इंडियन आवाज़     19 Oct 2018 11:04:11      انڈین آواز

SC expresses serious concern over cases of sexual abuse at shelter homes


Our Correspondent / New Delhi

The Supreme Court today expressed serious concern over recent cases of rape and sexual abuse of girls at shelter homes in Bihar and Uttar Pradesh.

The apex court’s observation came while hearing a matter relating to sexual abuse of children at orphanages.

A bench of justices Madan B Lokur, S Abdul Nazeer and Deepak Gupta while referring to the recent incident at Pratapgarh in Uttar Pradesh where 26 women have been reported to be missing from shelter homes asked when these horrific incidents will stop.

The apex court on May 5 last year, had passed a slew of directions including setting up of a data base of children living in orphanages and child care institutions to ensure their safety and welfare.

The Court had directed the Centre, state governments and union territories to complete the registration of all child care institutions by the year-end.

The bench directed the Ministry of Women and Child Development to place before it the data they have received from the states including as to how the funds were being utilized and how performance audit was done. The court has posted the matter for hearing on 21st of this month.

“Tell us what is this happening?,” the bench asked while referring to the recent incident at Pratapgarh in Uttar Pradesh where 26 women have been reported to be missing from shelter homes.

“Yesterday, I read so many women have been raped in Pratapgarh. How will these things stop,” Justice Lokur asked, adding “When it is going to stop?”

Besides Pratapgarh, incidents of rape and sexual abuse of women and girls at shelter homes run by NGOs have also surfaced recently in Muzaffarpur in Bihar and Deoria in Uttar Pradesh.

Advocate Aparna Bhat, assisting the court as an amicus curiae in the matter, said that the Centre was supposed to come out with a report on list of child care institutions (CCIs) in the country as well as status of their social audit.

“We cannot do everything unless the government of India appears,” the bench observed while questioning as to why the counsel for the Centre has not appeared in the matter.

Later, advocates on behalf of the Centre, the Ministry of Home Affairs and the Ministry of Women and Child Development appeared before the court.

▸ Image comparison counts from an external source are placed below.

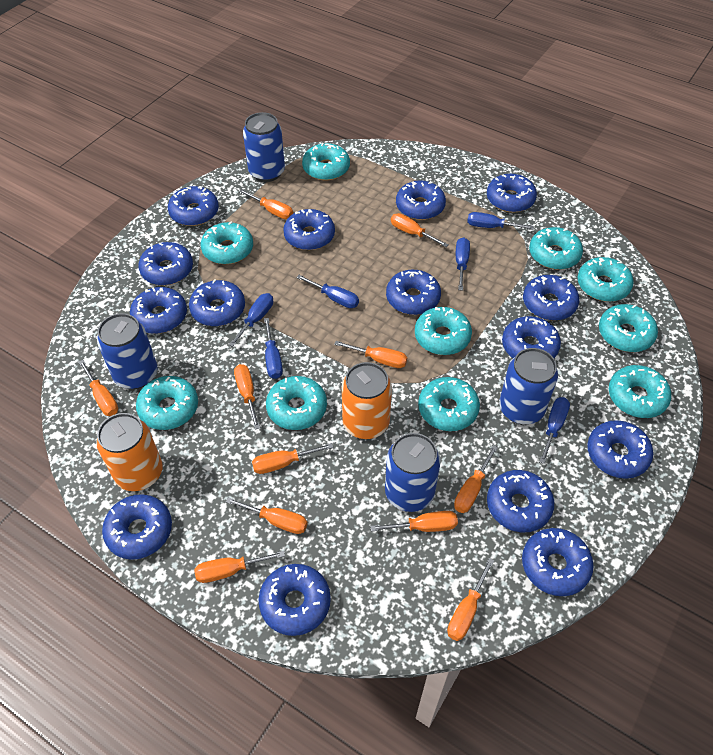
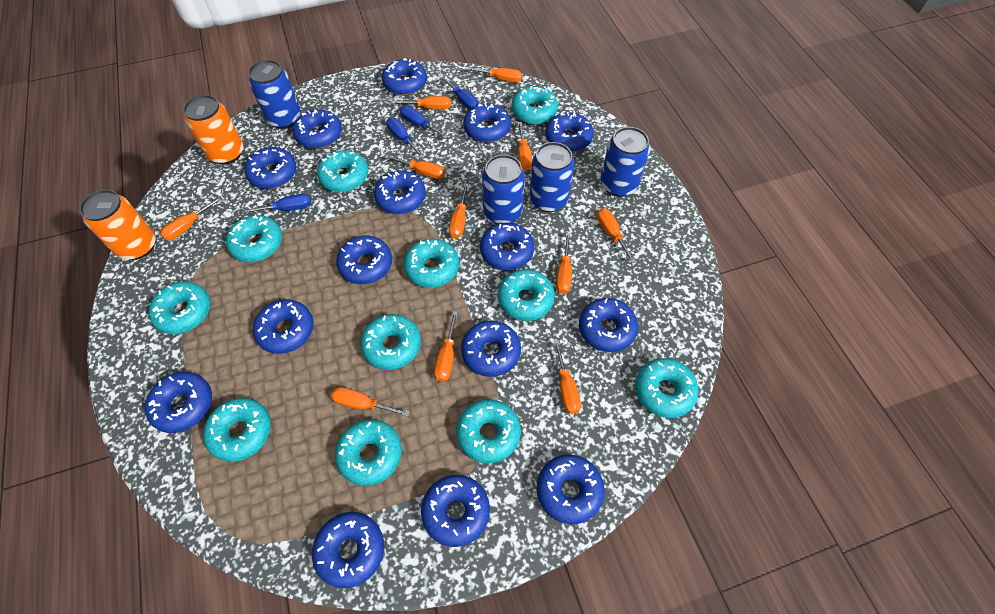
blue screwdriver: 6 -> 4
turquoise donut: 10 -> 11

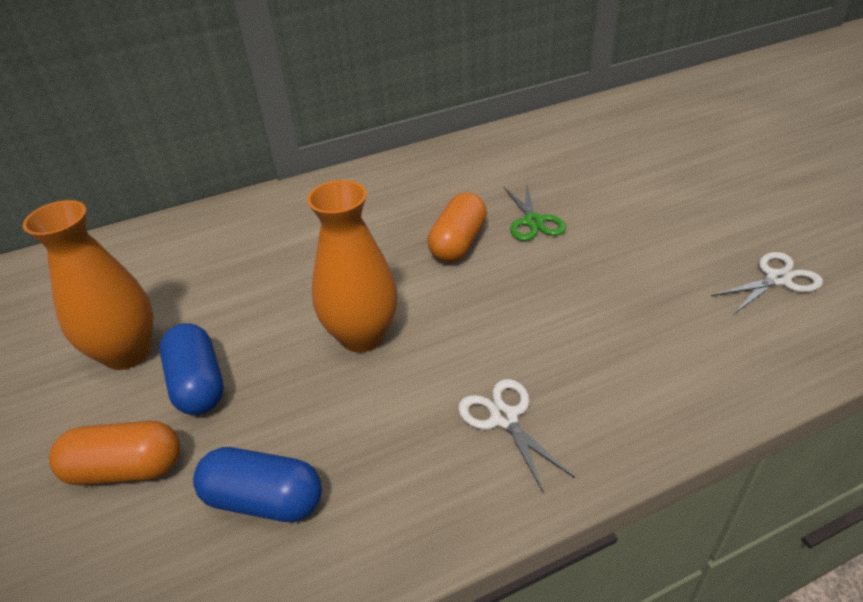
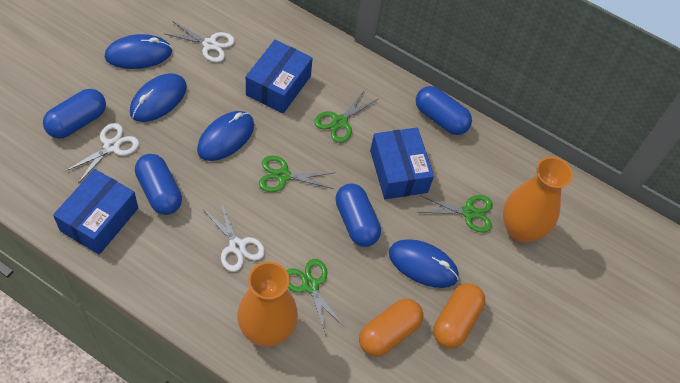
blue box: 0 -> 3
blue capsule: 2 -> 4
blue mouse: 0 -> 4
green scissors: 1 -> 4
white scissors: 2 -> 3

The bench took exception as to why lawyers were appearing for different ministries and observed that there were so many ministries but that does not mean that separate lawyers would appear for them.

“Only the Ministry of Women and Child Development is required in this case,” the bench said.

The amicus told the bench that the apex court in its last year verdict had asked the Centre to get social audit of all such CCIs conducted through the National Commission for Protection of Child Rights (NCPCR).

“It appears that the NCPCR has started the exercise but some states are refusing to cooperate with the NCPCR,” the amicus told the bench, adding, that Bihar and Uttar Pradesh were among the states which have not cooperated in the exercise.

“Did they (NCPCR) conducted any social audit in Pratapgarh and Deoria,” the bench asked.

The counsel representing the NCPCR said that the commission was not allowed to conduct social audits in six states — Bihar, Uttar Pradesh, Meghalaya, Arunachal Pradesh, Tripura and Mizoram.